I could go on.  There is an attack of many cuts, some small and as yet unseen, in the general attack on all administrative regulations across scores of agencies.  The hope is that the victim—Black America—will bleed to death without noticing a fatal wound.  

The Rev. Willliam Barber and the Moral Mondays movement represent the New Civil Right Movement.

Of course Black America does notice.  It has noticed alarming trends in this direction long before Trump emerged as the savior of white America about to slip into a demographic minority status.  And it has been building powerful responses including the so-called New Civil Rights Movement represented by the Moral Mondays organized by the Reverend William Barber and the newly re-energized North Carolina NAACP.  Especially important has been the Black Lives Matter movement organized a young generation of self-motivated activists—most of them women—in response to the wave of police shootings and murders of Blacks.  They shunned the charismatic leader model and hierarchical organization in favor of flexible and responsive collective direction of a movement.

Both of these have accepted and encouraged support and participation by white progressives while setting boundaries.  The have dramatically educated white activists, often against resistance and denial to be supportive allies rather than see themselves as saviors or dictators of style, language, and tactics.  It has been hard, but it broadened the movement.

Black Lives Matter represents a fresh vision and response to oppression.


There are many targets of Trump era oppression.  Each has organized in response.  It would be very easy for each to fight alone or even allow themselves to be divided against each other the way many working class whites have been turned against natural minority allies.  It has been far from perfect, but there is a growing sense of intersectionality between these target groups—Blacks, immigrants, Muslims, women, Native Americans, labor, the disabled, the LBGT communities and others.  Not only do memberships in all of the labeled groups overlap in multiple ways like Venn diagrams, but their oppression is related and enemies the same.  They are learning—slowly and painfully—that the old American Revolution maxim applies to them to—“We must all hang together, or surely we will hang separately.”  It is the reinvention of the neglected virtue of solidarity.
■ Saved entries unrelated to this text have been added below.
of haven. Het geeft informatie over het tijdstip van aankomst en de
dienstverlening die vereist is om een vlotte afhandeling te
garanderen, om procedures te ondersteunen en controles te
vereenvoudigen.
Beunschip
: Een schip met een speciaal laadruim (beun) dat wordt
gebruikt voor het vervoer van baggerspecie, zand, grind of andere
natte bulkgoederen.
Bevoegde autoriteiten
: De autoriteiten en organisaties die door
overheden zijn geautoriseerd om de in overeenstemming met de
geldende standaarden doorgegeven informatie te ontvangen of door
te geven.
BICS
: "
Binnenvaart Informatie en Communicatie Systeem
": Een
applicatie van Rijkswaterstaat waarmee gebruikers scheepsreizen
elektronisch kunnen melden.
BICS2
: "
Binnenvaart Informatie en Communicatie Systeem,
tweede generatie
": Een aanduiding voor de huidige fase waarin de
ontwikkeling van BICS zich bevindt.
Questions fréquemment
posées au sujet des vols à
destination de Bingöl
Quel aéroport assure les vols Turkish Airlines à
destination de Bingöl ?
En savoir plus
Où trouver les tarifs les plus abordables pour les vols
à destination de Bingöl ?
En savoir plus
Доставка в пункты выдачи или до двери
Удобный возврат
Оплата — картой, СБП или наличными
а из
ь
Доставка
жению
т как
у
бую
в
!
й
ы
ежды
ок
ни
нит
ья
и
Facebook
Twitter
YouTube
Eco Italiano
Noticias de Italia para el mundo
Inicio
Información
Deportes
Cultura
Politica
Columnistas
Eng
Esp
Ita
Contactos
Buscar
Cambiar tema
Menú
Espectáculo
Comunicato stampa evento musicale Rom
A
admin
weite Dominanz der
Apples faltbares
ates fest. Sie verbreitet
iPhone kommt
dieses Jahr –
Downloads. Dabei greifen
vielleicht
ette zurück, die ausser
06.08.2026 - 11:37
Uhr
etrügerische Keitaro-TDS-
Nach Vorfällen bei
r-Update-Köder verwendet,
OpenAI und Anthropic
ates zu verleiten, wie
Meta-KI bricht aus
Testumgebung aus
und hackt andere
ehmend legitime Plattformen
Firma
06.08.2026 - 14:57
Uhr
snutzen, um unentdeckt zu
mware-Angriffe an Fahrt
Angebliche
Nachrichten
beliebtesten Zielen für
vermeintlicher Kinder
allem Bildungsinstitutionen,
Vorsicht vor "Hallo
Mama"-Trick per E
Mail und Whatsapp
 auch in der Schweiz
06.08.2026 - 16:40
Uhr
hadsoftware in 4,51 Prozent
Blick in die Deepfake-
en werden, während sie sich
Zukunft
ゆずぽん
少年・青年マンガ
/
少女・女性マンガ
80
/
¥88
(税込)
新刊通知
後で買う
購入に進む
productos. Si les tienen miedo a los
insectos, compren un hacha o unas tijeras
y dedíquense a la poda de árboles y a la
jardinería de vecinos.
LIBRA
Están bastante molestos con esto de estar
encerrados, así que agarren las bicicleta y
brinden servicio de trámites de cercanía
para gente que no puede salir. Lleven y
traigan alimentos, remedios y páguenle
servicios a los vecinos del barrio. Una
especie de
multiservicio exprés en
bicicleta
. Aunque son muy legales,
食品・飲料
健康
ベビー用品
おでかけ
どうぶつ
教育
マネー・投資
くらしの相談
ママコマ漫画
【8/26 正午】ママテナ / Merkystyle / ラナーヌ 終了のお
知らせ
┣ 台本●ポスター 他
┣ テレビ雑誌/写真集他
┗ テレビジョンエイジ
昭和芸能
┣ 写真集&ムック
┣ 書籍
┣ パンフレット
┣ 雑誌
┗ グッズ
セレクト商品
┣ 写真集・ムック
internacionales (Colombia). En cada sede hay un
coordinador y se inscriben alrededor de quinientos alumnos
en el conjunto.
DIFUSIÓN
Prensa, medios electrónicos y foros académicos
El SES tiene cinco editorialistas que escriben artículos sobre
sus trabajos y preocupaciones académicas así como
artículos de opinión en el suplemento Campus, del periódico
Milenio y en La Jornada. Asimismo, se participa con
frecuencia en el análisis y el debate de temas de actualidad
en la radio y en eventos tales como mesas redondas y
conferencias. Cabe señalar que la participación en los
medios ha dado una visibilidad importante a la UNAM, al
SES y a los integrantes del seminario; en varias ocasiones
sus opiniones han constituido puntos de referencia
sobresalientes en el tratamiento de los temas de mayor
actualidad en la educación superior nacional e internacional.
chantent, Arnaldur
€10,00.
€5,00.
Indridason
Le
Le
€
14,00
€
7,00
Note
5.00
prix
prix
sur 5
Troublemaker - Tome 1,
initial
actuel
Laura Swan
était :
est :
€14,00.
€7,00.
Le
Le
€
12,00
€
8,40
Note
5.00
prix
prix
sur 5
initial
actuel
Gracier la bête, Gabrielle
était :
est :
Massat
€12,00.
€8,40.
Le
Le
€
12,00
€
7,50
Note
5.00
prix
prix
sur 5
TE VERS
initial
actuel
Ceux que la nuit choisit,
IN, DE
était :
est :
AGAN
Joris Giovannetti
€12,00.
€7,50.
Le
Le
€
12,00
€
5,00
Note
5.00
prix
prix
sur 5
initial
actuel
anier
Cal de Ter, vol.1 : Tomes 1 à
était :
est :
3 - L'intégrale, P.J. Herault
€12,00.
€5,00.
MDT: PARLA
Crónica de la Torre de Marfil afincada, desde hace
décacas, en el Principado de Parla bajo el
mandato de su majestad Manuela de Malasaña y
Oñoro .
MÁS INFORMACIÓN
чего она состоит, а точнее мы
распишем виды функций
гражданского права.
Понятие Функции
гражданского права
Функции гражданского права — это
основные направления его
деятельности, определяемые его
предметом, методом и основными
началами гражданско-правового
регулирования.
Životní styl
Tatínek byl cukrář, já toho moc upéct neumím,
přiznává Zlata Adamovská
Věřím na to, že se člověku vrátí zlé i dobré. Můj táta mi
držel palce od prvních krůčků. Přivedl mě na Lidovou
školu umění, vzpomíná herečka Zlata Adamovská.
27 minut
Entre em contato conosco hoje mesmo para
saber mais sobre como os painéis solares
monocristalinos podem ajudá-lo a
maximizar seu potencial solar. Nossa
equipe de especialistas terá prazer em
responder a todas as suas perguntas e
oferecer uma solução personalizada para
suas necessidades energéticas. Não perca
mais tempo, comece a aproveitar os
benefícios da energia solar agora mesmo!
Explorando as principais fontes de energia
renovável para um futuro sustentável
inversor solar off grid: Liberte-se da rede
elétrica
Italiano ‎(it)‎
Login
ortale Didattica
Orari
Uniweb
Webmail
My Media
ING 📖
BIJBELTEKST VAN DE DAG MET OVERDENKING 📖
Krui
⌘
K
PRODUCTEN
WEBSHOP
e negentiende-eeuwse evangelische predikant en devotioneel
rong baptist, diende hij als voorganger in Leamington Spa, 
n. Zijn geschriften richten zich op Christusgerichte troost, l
The recent Women’s March on Washington and it hundreds of sister marches like the one I attended in Chicago were far from perfect but they were not just assemblages of middle-class white women like the ERA demonstrations of the ‘70’s and ‘80’s.  Not only were the crowds much more diverse, so was the leadership and speakers reflected the broad concerns of intersectionality to roaring approval.  Millions involved that day now seem ready for continued commitment to a long, arduous, frustrating, and dangers course of action and resistance.

On the streets of Chicago this week Black Lives Matter veterans stood shoulder to shoulder with immigrants and Muslims and with many of the energized women whose first experience with protest was just the week before.  Grizzled relics of decades of protest like me found ourselves in seas of young people of all races.

Never before was Black History Month more important.  Now, more than ever before, Black History must be the text for all of us.  The lessons of Black struggle are directly applicable to the enormous challenge before us all to prevent a dissent into racist totalitarianism.  We need to learn anew the lessons intersectionality understood by Sojourner Truth, Frederick Douglass, Ida B. Wells, and Martin Luther King.